While David was at Horesh in the Desert of Ziph, he learned that Saul had come out to take his life.  And Saul’s son Jonathan went to David at Horesh and helped him find strength in God.1 Samuel 23:15-16 NIV
- Do you take initiative in the lives of your friends or wait to be invited?
- Do you help your friends find strength in you or in God?
- What are five qualities of a superficial friend?
- What are five qualities of a deep friend?
- Who are your superficial friends? Who are your deep friends?
- How can you make all of your friendships deep?
The goal of this prayer is to take the answers to your questions, and turn them into the substance of a prayer about your relationships. Talk to God about whether you agree that the scriptures teach that relationships should be deep. If you agree talk to him asking for help to deepen your relationships, but if you don’t agree explain to him your reasoning asking for help to be certain.

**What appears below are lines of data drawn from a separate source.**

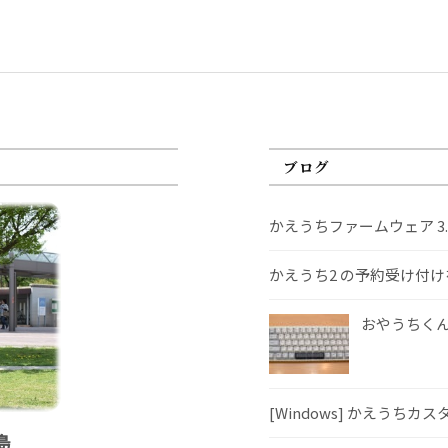
ブログ
かえうちファームウェア 3
かえうち2 の予約受け付
おやうちくんS
[Windows] かえうちカ
島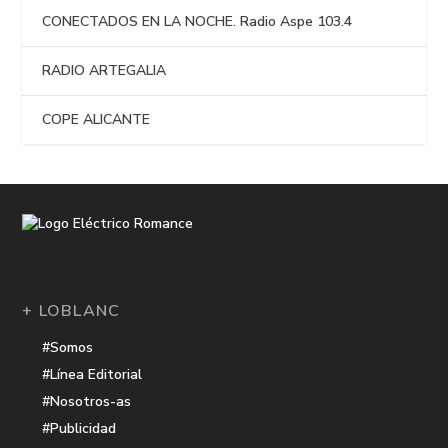
CONECTADOS EN LA NOCHE. Radio Aspe 103.4
RADIO ARTEGALIA
COPE ALICANTE
+ LOBLANC
#Somos
#Línea Editorial
#Nosotros-as
#Publicidad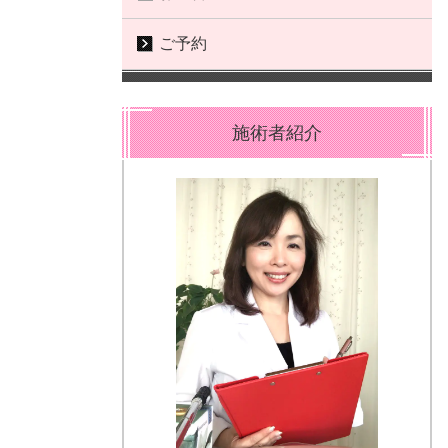
ご予約
施術者紹介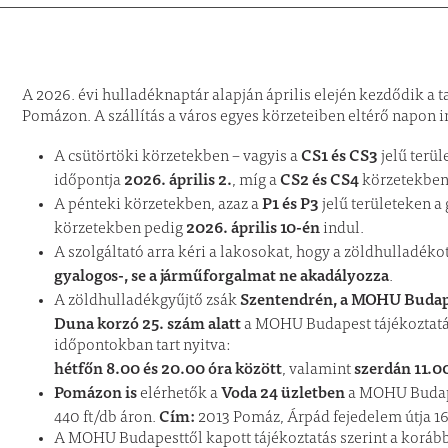
A 2026. évi hulladéknaptár alapján április elején kezdődik a t
Pomázon. A szállítás a város egyes körzeteiben eltérő napon i
CS1 és CS3
A csütörtöki körzetekben – vagyis a
jelű terül
2026. április 2.
CS2 és CS4
időpontja
, míg a
körzetekbe
P1 és P3
A pénteki körzetekben, azaz a
jelű területeken a
2026. április 10-én
körzetekben pedig
indul.
A szolgáltató arra kéri a lakosokat, hogy a zöldhulladékot
gyalogos-, se a járműforgalmat ne akadályozza
.
Szentendrén, a MOHU Budape
A zöldhulladékgyűjtő zsák
Duna korzó 25. szám alatt
a MOHU Budapest tájékoztatása
időpontokban tart nyitva:
hétfőn 8.00 és 20.00 óra között
szerdán 11.00
, valamint
Pomázon is
Voda 24 üzletben
elérhetők a
a MOHU Budape
Cím:
440 ft/db áron.
2013 Pomáz, Árpád fejedelem útja 16
A MOHU Budapesttől kapott tájékoztatás szerint a korábbi 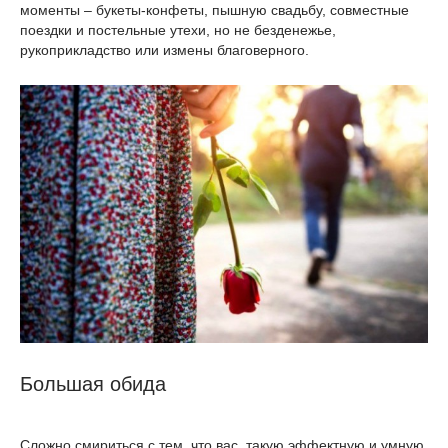
моменты – букеты-конфеты, пышную свадьбу, совместные
поездки и постельные утехи, но не безденежье,
рукоприкладство или измены благоверного.
Большая обида
Сложно смириться с тем, что вас, такую эффектную и умную,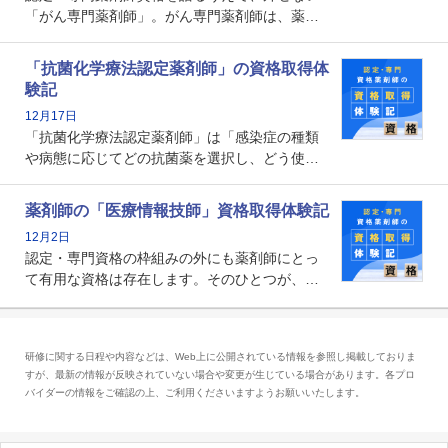
「がん専門薬剤師」。がん専門薬剤師は、薬剤
師として初めて医療法上広告が可能な専門性に
関する資格として、2009年に発足しました。薬
「抗菌化学療法認定薬剤師」の資格取得体
剤師の専門性を活かして高度化するがん医療に
験記
貢献する姿は、今も病院薬剤師にとって一目置
12月17日
かれる存在です。
「抗菌化学療法認定薬剤師」は「感染症の種類
や病態に応じてどの抗菌薬を選択し、どう使っ
たらいいのか」まで踏み込んで提案・実践でき
る薬剤師です。現在、感染防止対策加算の施設
薬剤師の「医療情報技師」資格取得体験記
基準に専任の薬剤師配置が挙げられており、今
12月2日
後は感染症領域で薬剤師に、より多くの役割が
認定・専門資格の枠組みの外にも薬剤師にとっ
求められる可能性もあります。
て有用な資格は存在します。そのひとつが、
「医療情報技師」です。患者の病歴、経過、検
査データ、投薬歴など非常に多岐にわたる医療
データを利活用し、またシステム管理できるこ
研修に関する日程や内容などは、Web上に公開されている情報を参照し掲載しておりま
とは、病院薬剤師を中心に大きな武器になりま
すが、最新の情報が反映されていない場合や変更が生じている場合があります。各プロ
す。
バイダーの情報をご確認の上、ご利用くださいますようお願いいたします。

Spend time praying through 3-10 relationships in your life including your family, and asking God to help you make those relationships what they need to be. Remember to examine areas of fear or apathy affecting your desire for “Deep Friendships,” or any other factors that might make them more difficult to build.
Keep these prayers going for as long as it takes to either build 3-5 “Deep Friendships” that strengthen you as you strengthen them, or reach a point where you finally accept the scriptures that teach us to build “Deep Friendships” of love (I Peter 1:22, 4:8).
Proverbs is a great book filled with insight about how to build “Deep Spiritual Friendships,” so it will be your reading commitment for this quiet time.
We are adding the term “Spiritual” to “Deep Friendships,” in this section, because some of us can create relationships which ‘feel deep’ because they are emotional, but due to their lack of God-centeredness lack spirituality.
Proverbs can help us put the spiritual into our deep friendships. In our reading, we should identify the 5-7 qualities of “Deep Spiritual Friendships” we want to practice. At the same time, we should identify the deterrents to building “Deep Spiritual Friendships.” We can use these principles as a guide for months and years to come in building great spiritual friendships.
I long to see you so that I may impart to you some spiritual gift to make you strong—  that is, that you and I may be mutually encouraged by each other’s faith.Romans 1:11-12 NIV
Selection is rare and difficult, but something you will have to practice if you are going to build “Deep Friendships.”
We should love, include, and reach out to as many people as we can, but we all have limits. The circle of people who will influence you most are important, and we must be selective about those choices.
This is a difficult subject to broach, but the long term success of your marriage and family, education and career, as well as your spiritual growth and leadership will be largely determined by the people you select for your inner circle of “Deep Friendships.”
A great set of spiritual conversations to have is with people you believe are a must on your list of “Deep Friendships.” Spend time over the next few weeks communicating and solidifying the bond we are calling “Deep Friendship,” so you can rely on them to strengthen you as you strengthen them in your mutual journeys toward God’s destiny for your lives.